◎「おこり(起こり)」(動詞)
「おこし(起こし)」(9月18日)の自動表現。「おこし」が出現を現象化させることであり、「おこり」は現象の出現を表現します。「おき(起き)」と「おこり(起こり)」の違いは、「おこり」は現象の出現を表現する。たとえば「人が起き」と「人が起こり」(人類が出現し)。これが主語が事象の場合は「おき(起き)」も現象の出現を表現し違いが曖昧になります。たとえば「事件が起き」と「事件が起こり」。
「おこし(起こし)」「おこり(起こり)」が発火に関し言われることは非常に古い時代からのものでしょう。「火をおこし」「火がおこり」。熱の起こりを意味し熱病の一種を言う「おこり(瘧)」という語もある。
「是(これ)に由(よ)りて始(はじめて)起大八洲國(おほやしまのくに)の號(な)起(お)これり」(『日本書紀』)。
「をのがどちの心よりおこれるけさう(懸想:恋)にもあらず」(『源氏物語』)。
「山大衆のをこりたるときに…」(『中外抄』:これは「怒り」ではなく「起こり」。一斉に騒ぎ出したのでしょう。ちなみに、この『中外抄(チュウグヮイセウ)』は平安末期の聞き書き集ですが、書名の由来は書いた人の姓「中原」と官名「外記(ゲキ)」を重ねたものだそうです(つまり、別に内容を表しているわけではない))。
◎「おこり(怒り)」(動詞)
「おこり(起こり)」。

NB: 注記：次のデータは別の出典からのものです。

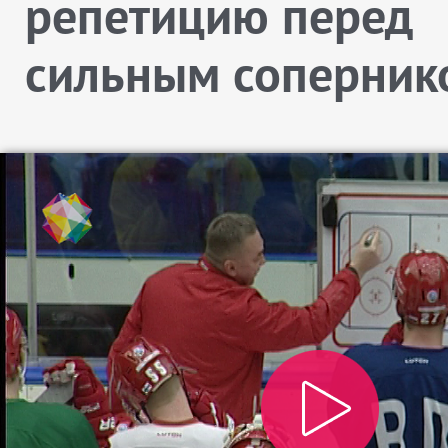
репетицию перед
сильным соперник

発火を意味するそれにより人のある心情や動態のあり方を表現したもの。つまり、この「おこり(怒り)」は火が起こるイメージで言われている。人が発火を(特に炭火のそれを)感じさせる状態になること。「おこられ(怒られ)」は万葉の時代には同じようなことを言う「こられ(嘖られ)」がありました(万3519)。
「そら、弁慶がおこったぞ」(「滑稽本」)。
「おこりっぽい人」。
◎「おごり(奢り)」(動詞)
「おほげふり(大気振り)」。この「ふり(振り)」は何かをあらわすことを表現します。「(権力を)ふるふ」に似ている。「おほげふり(大気振り)→おごり」は、大きな「け(気)」をあらわすこと。現実対応が無効化するほど自我が想的に肥大化するこの状態は人のあり方として一般的にあることですが(人間の脳はそういう想化が起こります)、経済的に富みふるまいがそうなることを言う傾向が強い(「け(気)」は客観的に感知されることであり経済的関係も客観的ということでしょう)。人に飲食をふるまうことも言いますが、自ら作りふるまうのではなく、商売としてのそれにより相手の代金を支払う(自分の金銭で他者に飲食させる)。
「侮(あなづ)り嫚(おごりて)自(みづか)ら賢(さか)しとおもへり」(『日本書紀』:これは継体天皇の部分にあるものなのですが、筑紫の磐井(いはゐ)がそういう状態だと物部麁鹿火(もののべのあらかひ)という人が言っている)。
「おごれる人も久しからず」(『平家物語』)。
「富める者をば日にますます侈(ヲコラ)しめ、貧乏の者をばいよいよ貧窮を益す」(『守護国界主陀羅尼経』平安時代中期点)。
「何でも、そば(蕎麦)をおごるなら…」(「咄本」)。